◆ **Problem to solve**
Below this sentence is a listing; return exactly its lines from the one with "decorative bowl: present [743,337,836,383]" to the one with "wall art: none [9,10,111,83]", both kept, and nothing more.

####

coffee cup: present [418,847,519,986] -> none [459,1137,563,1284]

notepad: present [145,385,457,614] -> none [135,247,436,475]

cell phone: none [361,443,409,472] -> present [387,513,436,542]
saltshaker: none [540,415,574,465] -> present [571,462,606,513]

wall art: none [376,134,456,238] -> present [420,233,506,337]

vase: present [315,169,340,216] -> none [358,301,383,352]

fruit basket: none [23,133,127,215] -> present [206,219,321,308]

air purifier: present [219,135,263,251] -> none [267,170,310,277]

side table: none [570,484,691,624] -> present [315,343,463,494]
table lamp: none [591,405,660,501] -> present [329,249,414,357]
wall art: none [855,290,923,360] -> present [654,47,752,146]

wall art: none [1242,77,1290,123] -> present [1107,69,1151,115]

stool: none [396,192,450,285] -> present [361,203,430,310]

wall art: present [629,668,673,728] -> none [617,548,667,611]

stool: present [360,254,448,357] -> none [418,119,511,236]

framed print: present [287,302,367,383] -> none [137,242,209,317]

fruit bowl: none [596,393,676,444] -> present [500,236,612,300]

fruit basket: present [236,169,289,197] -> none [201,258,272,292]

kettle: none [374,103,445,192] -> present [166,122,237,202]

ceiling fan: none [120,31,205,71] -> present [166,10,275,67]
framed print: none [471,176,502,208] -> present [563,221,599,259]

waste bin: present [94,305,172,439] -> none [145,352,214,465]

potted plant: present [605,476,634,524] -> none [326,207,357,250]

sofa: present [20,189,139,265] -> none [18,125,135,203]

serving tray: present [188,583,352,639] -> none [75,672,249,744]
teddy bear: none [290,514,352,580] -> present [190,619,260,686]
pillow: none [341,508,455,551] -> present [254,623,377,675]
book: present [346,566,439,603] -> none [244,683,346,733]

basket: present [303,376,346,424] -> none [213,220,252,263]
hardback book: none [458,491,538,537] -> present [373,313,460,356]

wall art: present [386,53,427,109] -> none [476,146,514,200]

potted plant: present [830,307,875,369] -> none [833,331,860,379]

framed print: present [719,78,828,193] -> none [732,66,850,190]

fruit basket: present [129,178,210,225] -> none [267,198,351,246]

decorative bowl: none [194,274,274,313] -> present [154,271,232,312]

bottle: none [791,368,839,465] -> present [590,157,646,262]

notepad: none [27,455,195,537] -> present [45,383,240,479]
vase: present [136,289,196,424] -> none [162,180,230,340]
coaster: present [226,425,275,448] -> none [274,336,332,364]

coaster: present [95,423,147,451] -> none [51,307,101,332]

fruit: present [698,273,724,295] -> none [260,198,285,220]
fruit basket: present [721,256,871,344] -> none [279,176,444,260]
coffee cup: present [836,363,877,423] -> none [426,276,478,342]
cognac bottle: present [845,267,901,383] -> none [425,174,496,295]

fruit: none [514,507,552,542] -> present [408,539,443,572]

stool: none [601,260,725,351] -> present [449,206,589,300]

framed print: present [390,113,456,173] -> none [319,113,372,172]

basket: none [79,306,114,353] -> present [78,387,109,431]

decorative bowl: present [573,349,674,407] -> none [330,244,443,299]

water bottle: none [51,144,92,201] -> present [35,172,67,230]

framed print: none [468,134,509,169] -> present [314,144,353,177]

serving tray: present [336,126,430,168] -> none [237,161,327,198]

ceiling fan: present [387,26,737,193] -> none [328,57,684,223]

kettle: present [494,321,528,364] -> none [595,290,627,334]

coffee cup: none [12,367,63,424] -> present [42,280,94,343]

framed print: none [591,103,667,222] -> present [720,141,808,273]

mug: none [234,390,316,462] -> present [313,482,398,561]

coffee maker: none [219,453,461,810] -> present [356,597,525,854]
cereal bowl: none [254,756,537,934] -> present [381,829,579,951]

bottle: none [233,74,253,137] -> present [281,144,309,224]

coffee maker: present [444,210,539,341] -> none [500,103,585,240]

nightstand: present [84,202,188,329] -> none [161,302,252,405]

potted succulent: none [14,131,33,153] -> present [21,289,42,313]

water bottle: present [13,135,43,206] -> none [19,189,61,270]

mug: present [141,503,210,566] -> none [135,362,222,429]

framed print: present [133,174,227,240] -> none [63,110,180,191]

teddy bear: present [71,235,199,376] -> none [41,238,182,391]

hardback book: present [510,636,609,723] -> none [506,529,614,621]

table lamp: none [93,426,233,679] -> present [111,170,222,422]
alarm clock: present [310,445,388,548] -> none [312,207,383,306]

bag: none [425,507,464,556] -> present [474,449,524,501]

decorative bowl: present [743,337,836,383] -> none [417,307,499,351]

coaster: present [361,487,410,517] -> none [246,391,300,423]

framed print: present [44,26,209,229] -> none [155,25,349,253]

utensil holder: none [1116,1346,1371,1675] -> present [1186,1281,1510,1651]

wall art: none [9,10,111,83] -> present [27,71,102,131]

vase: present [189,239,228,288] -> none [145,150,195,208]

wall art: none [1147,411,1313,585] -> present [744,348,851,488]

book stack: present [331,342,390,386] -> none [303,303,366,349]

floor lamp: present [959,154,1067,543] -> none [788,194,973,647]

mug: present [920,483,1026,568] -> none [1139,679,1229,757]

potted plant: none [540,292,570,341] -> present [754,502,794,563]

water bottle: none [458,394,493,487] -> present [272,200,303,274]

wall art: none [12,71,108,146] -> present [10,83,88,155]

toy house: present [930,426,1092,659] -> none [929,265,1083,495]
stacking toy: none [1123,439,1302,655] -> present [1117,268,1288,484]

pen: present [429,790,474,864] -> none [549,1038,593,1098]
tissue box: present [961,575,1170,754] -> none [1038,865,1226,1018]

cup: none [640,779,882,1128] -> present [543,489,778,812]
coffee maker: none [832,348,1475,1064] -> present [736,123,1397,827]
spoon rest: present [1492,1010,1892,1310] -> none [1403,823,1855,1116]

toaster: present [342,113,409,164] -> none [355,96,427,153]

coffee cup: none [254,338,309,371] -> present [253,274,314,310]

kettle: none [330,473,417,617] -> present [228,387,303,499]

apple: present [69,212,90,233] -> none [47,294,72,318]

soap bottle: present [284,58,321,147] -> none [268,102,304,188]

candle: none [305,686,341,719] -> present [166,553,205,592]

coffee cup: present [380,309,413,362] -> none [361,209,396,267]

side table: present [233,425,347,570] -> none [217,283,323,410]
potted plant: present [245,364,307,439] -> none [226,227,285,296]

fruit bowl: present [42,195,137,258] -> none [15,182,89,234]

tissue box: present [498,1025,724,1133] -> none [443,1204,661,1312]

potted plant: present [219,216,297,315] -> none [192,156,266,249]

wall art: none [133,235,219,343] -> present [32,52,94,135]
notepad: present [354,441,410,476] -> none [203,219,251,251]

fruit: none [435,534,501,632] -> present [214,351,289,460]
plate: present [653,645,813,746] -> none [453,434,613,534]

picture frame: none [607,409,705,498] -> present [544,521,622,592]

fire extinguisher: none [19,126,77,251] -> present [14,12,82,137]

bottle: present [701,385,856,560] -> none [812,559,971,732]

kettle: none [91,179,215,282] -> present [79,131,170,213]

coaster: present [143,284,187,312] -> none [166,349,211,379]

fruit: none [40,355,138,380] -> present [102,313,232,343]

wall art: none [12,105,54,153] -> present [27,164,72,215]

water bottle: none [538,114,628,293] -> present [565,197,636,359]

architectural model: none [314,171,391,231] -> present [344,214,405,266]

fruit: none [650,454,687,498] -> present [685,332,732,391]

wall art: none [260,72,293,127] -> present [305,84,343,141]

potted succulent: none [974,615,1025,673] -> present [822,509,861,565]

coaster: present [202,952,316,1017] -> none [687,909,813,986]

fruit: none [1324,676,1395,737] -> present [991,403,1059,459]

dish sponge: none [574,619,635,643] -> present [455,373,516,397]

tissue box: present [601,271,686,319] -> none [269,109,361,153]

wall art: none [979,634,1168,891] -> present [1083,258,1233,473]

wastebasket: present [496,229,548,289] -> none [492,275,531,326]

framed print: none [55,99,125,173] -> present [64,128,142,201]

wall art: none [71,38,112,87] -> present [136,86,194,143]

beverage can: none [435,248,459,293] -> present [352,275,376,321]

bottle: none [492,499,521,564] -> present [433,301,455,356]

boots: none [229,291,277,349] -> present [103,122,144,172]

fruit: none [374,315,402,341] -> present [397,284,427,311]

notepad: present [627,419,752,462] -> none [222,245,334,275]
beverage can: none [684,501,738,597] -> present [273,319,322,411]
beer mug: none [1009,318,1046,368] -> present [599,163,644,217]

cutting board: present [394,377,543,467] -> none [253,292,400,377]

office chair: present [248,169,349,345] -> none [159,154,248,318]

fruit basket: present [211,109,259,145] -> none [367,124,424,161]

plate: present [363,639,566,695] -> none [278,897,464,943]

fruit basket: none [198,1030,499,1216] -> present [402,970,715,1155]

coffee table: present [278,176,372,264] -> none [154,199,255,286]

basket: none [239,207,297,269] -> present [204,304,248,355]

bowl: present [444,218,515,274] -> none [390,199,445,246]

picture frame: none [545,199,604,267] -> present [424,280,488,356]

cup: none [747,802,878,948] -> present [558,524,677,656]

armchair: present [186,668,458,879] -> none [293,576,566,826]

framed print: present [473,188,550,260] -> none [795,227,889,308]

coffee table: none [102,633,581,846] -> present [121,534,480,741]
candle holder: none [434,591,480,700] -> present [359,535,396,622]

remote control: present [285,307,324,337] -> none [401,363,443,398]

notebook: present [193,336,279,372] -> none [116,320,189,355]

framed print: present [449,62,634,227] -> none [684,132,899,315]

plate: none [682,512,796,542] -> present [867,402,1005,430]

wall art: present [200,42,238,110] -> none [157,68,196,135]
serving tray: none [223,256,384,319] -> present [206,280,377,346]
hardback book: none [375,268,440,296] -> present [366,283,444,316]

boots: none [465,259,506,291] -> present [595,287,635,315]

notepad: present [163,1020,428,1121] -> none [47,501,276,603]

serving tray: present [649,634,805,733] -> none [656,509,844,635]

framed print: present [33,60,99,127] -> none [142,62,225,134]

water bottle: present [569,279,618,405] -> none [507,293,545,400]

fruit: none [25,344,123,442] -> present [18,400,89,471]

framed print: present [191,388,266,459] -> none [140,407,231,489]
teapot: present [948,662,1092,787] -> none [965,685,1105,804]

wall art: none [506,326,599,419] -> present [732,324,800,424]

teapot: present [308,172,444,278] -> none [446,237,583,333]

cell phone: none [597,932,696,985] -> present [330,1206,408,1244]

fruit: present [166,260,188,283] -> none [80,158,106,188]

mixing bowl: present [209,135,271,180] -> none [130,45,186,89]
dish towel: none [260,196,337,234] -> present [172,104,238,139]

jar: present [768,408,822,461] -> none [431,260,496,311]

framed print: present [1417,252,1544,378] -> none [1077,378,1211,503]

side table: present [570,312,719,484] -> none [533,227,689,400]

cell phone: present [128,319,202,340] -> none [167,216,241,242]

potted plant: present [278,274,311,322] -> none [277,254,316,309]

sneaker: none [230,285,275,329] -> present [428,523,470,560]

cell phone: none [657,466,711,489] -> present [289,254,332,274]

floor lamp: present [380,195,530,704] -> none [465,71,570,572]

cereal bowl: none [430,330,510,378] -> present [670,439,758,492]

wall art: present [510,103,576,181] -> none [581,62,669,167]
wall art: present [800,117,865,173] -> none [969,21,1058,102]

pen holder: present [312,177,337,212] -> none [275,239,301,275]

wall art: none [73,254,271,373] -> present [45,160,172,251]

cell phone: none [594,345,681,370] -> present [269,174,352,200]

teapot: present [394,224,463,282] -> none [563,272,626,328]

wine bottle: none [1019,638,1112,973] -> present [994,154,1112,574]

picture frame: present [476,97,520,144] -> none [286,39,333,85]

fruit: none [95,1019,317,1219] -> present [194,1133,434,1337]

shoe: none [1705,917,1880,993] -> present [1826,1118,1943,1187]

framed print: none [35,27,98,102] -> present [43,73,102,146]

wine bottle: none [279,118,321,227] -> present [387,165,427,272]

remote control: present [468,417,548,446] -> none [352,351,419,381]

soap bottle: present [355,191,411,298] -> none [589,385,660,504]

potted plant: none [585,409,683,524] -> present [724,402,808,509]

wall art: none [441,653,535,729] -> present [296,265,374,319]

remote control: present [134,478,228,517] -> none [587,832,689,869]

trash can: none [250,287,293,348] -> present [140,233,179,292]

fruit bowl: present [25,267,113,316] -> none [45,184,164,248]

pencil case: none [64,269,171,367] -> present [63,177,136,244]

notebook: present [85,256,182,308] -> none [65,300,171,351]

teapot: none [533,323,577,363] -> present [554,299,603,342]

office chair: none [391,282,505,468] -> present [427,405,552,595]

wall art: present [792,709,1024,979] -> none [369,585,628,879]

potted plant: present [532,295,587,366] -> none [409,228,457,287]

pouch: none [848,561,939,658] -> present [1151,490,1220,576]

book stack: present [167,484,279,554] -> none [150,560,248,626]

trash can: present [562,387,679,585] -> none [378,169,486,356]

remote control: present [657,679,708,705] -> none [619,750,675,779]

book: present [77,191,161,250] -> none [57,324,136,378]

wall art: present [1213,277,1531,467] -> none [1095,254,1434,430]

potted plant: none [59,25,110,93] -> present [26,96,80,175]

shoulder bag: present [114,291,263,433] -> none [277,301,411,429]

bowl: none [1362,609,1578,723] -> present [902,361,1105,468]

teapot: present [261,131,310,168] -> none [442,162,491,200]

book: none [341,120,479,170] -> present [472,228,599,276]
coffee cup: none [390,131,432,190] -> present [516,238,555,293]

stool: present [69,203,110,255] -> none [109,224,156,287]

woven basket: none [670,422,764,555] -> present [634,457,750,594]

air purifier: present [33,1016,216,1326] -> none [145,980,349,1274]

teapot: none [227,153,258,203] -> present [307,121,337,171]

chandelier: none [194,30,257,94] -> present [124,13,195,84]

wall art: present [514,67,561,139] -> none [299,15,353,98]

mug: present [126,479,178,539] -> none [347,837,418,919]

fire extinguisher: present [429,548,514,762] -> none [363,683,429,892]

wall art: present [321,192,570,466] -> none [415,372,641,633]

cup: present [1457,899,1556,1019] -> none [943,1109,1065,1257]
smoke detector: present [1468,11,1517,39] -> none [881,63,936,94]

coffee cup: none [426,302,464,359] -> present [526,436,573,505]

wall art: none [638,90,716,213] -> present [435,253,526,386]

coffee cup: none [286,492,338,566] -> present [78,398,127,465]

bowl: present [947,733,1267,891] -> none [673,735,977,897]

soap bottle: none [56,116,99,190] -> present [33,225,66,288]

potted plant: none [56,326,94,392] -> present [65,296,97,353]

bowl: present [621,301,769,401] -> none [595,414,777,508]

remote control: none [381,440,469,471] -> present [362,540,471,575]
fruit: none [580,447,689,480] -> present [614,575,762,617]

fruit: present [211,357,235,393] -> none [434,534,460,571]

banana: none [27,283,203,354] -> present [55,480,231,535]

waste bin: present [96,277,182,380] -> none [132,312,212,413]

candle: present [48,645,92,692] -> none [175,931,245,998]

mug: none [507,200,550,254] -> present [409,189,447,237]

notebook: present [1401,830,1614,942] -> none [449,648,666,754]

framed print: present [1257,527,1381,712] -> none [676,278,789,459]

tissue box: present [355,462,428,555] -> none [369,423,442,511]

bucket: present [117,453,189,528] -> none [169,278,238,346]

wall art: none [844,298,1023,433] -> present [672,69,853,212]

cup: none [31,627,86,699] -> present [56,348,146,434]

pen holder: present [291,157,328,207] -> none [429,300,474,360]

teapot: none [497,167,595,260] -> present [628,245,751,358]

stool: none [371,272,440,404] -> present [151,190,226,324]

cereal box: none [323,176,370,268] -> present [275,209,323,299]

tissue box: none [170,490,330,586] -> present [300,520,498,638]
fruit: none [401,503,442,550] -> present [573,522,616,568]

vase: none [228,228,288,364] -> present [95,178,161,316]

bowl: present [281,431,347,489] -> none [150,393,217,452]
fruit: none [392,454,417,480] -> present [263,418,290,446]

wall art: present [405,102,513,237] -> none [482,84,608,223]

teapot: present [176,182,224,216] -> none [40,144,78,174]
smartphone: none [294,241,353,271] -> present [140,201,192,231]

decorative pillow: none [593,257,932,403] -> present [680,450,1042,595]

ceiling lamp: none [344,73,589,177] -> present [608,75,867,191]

####

◆ **Expected output**
decorative bowl: present [743,337,836,383] -> none [417,307,499,351]

coaster: present [361,487,410,517] -> none [246,391,300,423]

framed print: present [44,26,209,229] -> none [155,25,349,253]

utensil holder: none [1116,1346,1371,1675] -> present [1186,1281,1510,1651]

wall art: none [9,10,111,83] -> present [27,71,102,131]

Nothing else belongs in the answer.